Like all electrical equipment photovoltaic systems can be damaged by both direct and indirect lightning strikes and other overvoltage disturbances caused by electrical switching operations, load switching and so on.

Photovoltaic systems are designed to have an operational life of 20 or more years so the chances of an electrical disturbance causing damage over this time can be quite high. Protection against these disturbances will help to ensure
that a long operational life is achieved.

Statistics on damage due to lightning induced overvoltages have shown that electronic installations up to about one kilometre from the strike point may be susceptible to induced or line-carried overvoltages1. In a region with a lightning ground flash density of just one flash per square kilometre per year this equates to potentially 60 disturbances over a 20 year period.

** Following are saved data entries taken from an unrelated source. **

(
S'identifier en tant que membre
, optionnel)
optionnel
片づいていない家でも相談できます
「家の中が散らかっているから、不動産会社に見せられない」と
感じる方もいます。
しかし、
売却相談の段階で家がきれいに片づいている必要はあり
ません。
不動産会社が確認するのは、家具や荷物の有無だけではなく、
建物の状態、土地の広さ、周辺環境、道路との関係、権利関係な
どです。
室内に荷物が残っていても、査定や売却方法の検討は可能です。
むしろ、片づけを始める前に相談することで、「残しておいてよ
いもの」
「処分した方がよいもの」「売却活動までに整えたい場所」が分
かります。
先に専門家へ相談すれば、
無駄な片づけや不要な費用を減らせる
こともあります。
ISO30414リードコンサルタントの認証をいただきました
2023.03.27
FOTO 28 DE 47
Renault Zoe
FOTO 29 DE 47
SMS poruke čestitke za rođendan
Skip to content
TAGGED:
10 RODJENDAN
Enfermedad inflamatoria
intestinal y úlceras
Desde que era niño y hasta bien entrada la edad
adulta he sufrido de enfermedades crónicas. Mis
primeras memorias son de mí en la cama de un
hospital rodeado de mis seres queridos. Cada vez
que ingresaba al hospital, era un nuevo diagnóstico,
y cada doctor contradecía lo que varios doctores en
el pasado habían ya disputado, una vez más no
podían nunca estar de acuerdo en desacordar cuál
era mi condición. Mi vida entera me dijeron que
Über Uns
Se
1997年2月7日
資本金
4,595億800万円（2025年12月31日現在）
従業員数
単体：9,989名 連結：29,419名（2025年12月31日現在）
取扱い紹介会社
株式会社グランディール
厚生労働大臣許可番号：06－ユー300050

For comparison a typical domestic dwelling in the same region has about 1 chance in 100 of taking a direct lightning strike over that 20 year period. Therefore protection against indirect strikes assumes a greater importance.

Protection Options

This application note follows the recommendations for lightning and surge protection set out in AS/NZS1768-2007. There are two options to be considered before lightning and surge protection is applied.

Depending upon whether the building has an external lightning protection system (LPS) will determine the choice and placement of surge protection devices (SPDs).

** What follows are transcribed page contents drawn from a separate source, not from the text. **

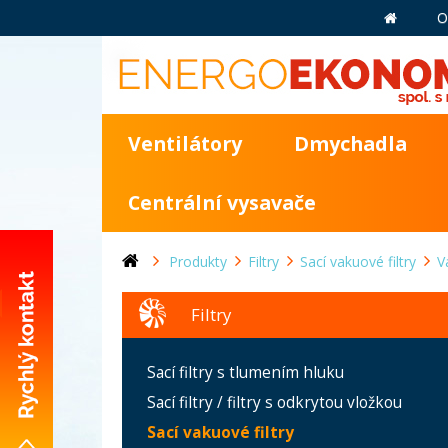
O
Ventilátory
Dmychadla
Centrální vysavače
Produkty
Filtry
Sací vakuové filtry
V
Filtry
+420 281 981 055
Sací filtry s tlumením hluku
info@energoekonom.cz
Sací filtry / filtry s odkrytou vložkou
Wolkerova 433
Sací vakuové filtry
CZ-250 82 Úvaly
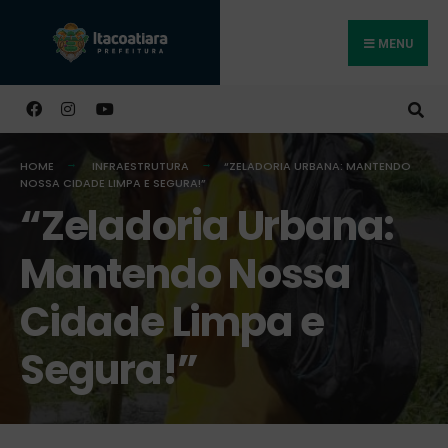
MENU
Buscar
HOME
INFRAESTRUTURA
“ZELADORIA URBANA: MANTENDO
NOSSA CIDADE LIMPA E SEGURA!”
“Zeladoria Urbana:
Mantendo Nossa
Cidade Limpa e
Segura!”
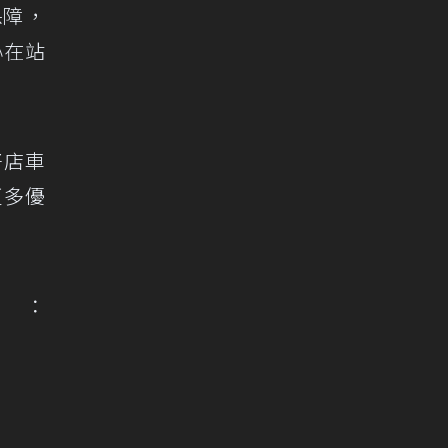
保障，
心在站
好店車
更多優
：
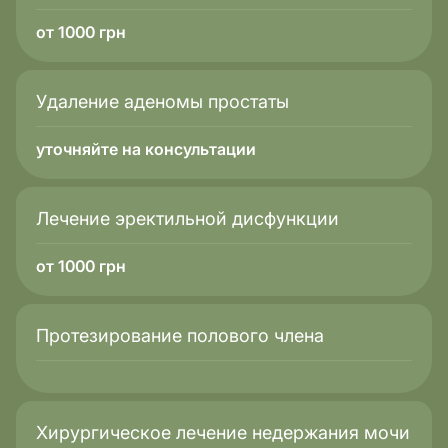
от 1000 грн
Удаление аденомы простаты
уточняйте на консультации
Лечение эректильной дисфункции
от 1000 грн
Протезирование полового члена
Хирургическое лечение недержания мочи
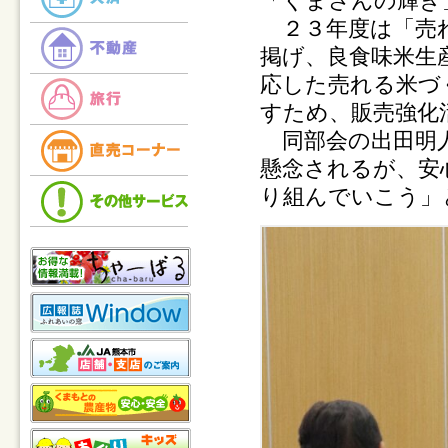
「くまさんの輝き
２３年度は「売れ
掲げ、良食味米生
応した売れる米づ
すため、販売強化
同部会の出田明人
懸念されるが、安
り組んでいこう」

Building without external LPS

This is by far the most common case where a building has no external LPS and so the risk of a direct lightning strike is not considered.

Figure 3 shows a building with roof mounted solar array and inverter mounted in the roof space. This is shown in order to highlight other variations ; normally the inverter would be mounted close to the main switchboard and in a location that is readily accessible, in accordance with AS/NZS5033-2012.

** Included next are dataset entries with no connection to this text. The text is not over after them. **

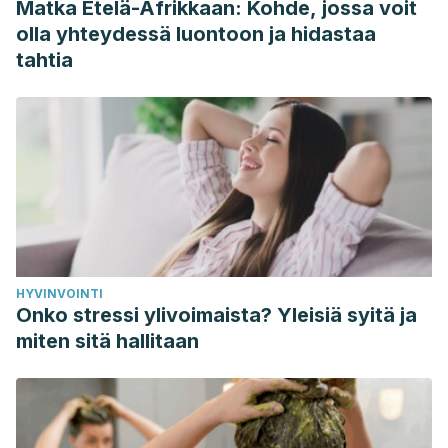
Matka Etelä-Afrikkaan: Kohde, jossa voit
https://doi.org/10.1016/B978-0-323-47912-7.00022-6.
olla yhteydessä luontoon ja hidastaa
tahtia
HYVINVOINTI
Onko stressi ylivoimaista? Yleisiä syitä ja
miten sitä hallitaan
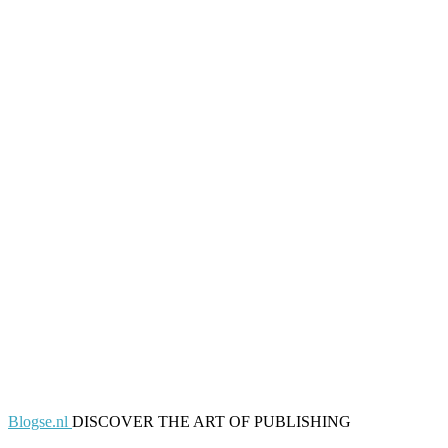
Blogse.nl
DISCOVER THE ART OF PUBLISHING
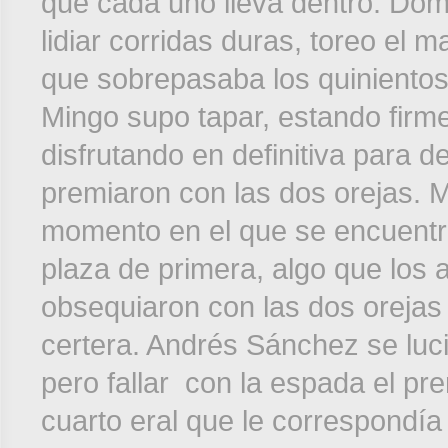
que cada uno lleva dentro. D
lidiar corridas duras, toreo el 
que sobrepasaba los quinientos
Mingo supo tapar, estando firme
disfrutando en definitiva para de
premiaron con las dos orejas. 
momento en el que se encuentr
plaza de primera, algo que los 
obsequiaron con las dos orejas
certera. Andrés Sánchez se luci
pero fallar con la espada el pr
cuarto eral que le correspondí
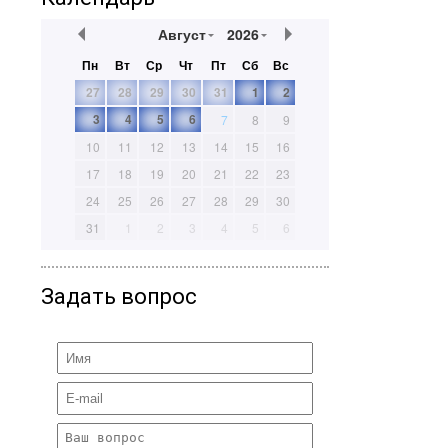
Август
2026
Пн
Вт
Ср
Чт
Пт
Сб
Вс
27
28
29
30
31
1
2
3
4
5
6
7
8
9
10
11
12
13
14
15
16
17
18
19
20
21
22
23
24
25
26
27
28
29
30
31
1
2
3
4
5
6
Задать вопрос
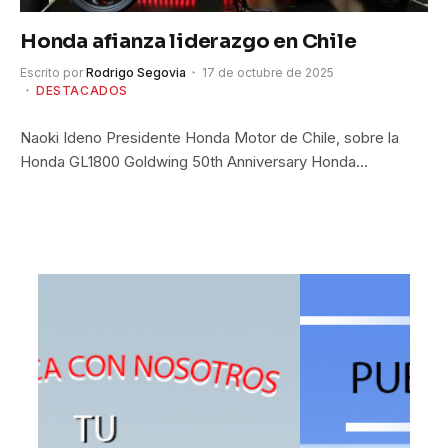
Honda afianza liderazgo en Chile
Escrito por
Rodrigo Segovia
17 de octubre de 2025
DESTACADOS
Naoki Ideno Presidente Honda Motor de Chile, sobre la
Honda GL1800 Goldwing 50th Anniversary Honda…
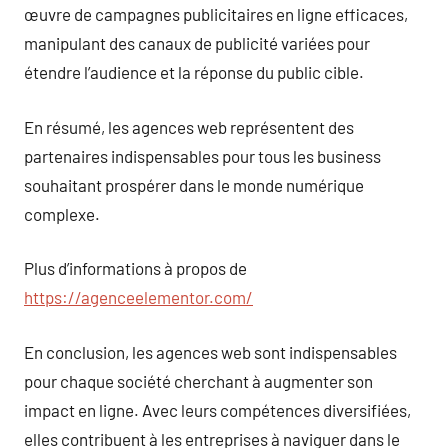
œuvre de campagnes publicitaires en ligne efficaces,
manipulant des canaux de publicité variées pour
étendre l’audience et la réponse du public cible.
En résumé, les agences web représentent des
partenaires indispensables pour tous les business
souhaitant prospérer dans le monde numérique
complexe.
Plus d’informations à propos de
https://agenceelementor.com/
En conclusion, les agences web sont indispensables
pour chaque société cherchant à augmenter son
impact en ligne. Avec leurs compétences diversifiées,
elles contribuent à les entreprises à naviguer dans le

Building with external LPS

Figure 4 shows a building with an external lightning protection system (LPS). In accordance with AS /NZS 1768 - 2007 the solar array frame must be bonded to the LPS. In this case the solar array frame and its earthing conductor form part of the LPS. Thus partial lightning current will flow in the array bonding and earthing conductors. These must be sized accordingly and 35 sqmm is recommended in AS/NZS1768-2007.